Nuovo servizio settimanale India-Nord Europa dal prossimo ottobre
Il prossimo 26 ottobre le compagnie di navigazione COSCO Shipping Lines, Hapag-Lloyd, Ocean Network Express (ONE), Orient Overseas Container Line (OOCL) e Yang Ming inaugureranno un nuovo servizio marittimo  settimanale tra l’India e il Nord Europa che nel Mediterraneo toccherà gli scali portuali hub del Pireo e di Damietta. Sulla rotta saranno impiegate nove portacontainer da 6.500 teu. La rotazione del servizio toccherà i porti di Vizag, Krishnapatnam, Chennai, Tuticorin, Colombo, Cochin, Damietta, Pireo, Rotterdam, London Gateway, Amburgo, Anversa, Le Havre, Damietta, Jeddah, Colombo, Vizag.

Dalla Germania la proposta ai limiti dimensionali delle portacontainer
Arriva da Amburgo la proposta di introdurre a livello europeo misure antitrust contro il gigantismo navale. Ad avanzarla la Unternehmensverband Hafen Hamburg e.V. (UVHH), associazione degli operatori del settore container dello scalo tedesco che puntano a coinvolgere nell’iniziativa altre realtà portuali. “Navi più grandi – ha spiegato il presidente dell’associazione Gunther Bonz, alla guida anche di Feport, la federazione dei terminal operator privati europei – richiedono ulteriori ingenti investimenti nelle infrastrutture dei porti”. Investimenti che sono principalmente a carico dei contribuenti. Per UVHH, in particolare, bisognerebbe “congelare” l’attuale limite dimensionale delle portacontainer, agganciandolo alle unità da 23mila Teu (circa 400 metri di lunghezza per 60 di larghezza e pescaggio a -16,5 metri). Ricordando come negli USA esistano già limiti alla capacità di carico la proposta di Bonz fa leva sulla necessità da parte delle alleanze di ottenere il via libera ad operare dalle autorità per la concorrenza di Stati Uniti, Cina e Ue. L’autorizzazione europea (in scadenza il prossimo marzo) potrebbe così essere legata all’impegno a rispettare determinati limiti diemnsionali e di capacità delle navi.

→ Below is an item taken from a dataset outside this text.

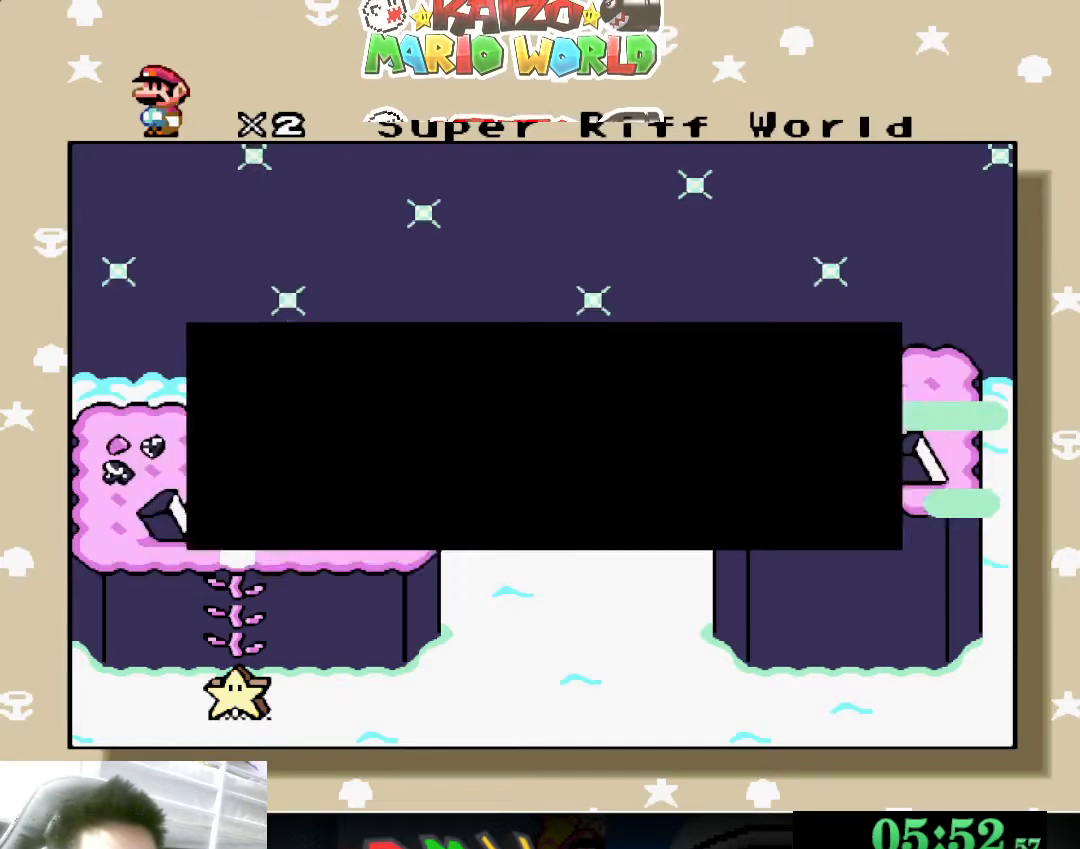
{"buttons": ["A"], "left_stick": "center", "events": [[67, "A", "down"], [133, "A", "up"], [200, "A", "down"], [300, "A", "up"], [333, "A", "down"], [433, "A", "up"], [500, "A", "down"]]}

Maersk, nuovo servizio combinato tra Vostochniy e San Pietroburgo
Maersk Line ha attivato un servizio combinato per il trasporto di carichi containerizzati (dry e reefer) dal porto di Vostochniy, nell’Estremo Oriente russo, al porto di San Pietroburgo. Con un transit time di 9 giorni la nuova direttrice punta a valorizzare il ruolo dei due scali come collettori e distributori di merci provenienti e destinate rispettivamente a diverse località asiatiche e ai porti dell’Europa continentale. Per Zsolt Katona, managing director per l’Europa Orientale di Maersk, AE19 (questo il nome del servizio) integra il portafoglio della compagnia “offrendo  una soluzione con tempi di transito molto interessanti per clienti con carichi sensibili al fattore tempo, pur rimanendo competitiva in termini di costi”. Maersk ha sottolineato che sulla tratta da Busan a Danzica il transit time del nuovo servizio è di 18 giorni, ovvero due volte più veloce rispetto ai servizi di trasporto marittimo che collegano le due località

Terminal intermodale a Ghent in previsione della Brexit
Un nuovo terminal intermodale nell’area di Kluizendok del porto di Ghent sarà realizzato dal gruppo logistico turco Ekol Logistics e la società belga di groupage Transuniverse Forwarding. L’hub, in previsione del flusso di traffico che si prevede in crescita dopo la Brexit,  si svilupperà su 40 ettari, di cui dieci riservati ad una piattaforma intermodale, 20 ad un terminal ferroviario e dieci ettari ad un terminal ro-ro. Attualmente Transuniverse Forwarding movimenta circa 100 camion e container intermodali alla settimana attraverso Ghent e con la nuova infrastruttura prevede di raddoppiare questo volume di traffico entro cinque anni. Da parte sua la turca Ekol Logistics prevede di realizzare 20 treni alla settimana. La gestione del terminal ro-ro sarà affidata a terzi e che a tal proposito sono già in corso trattative.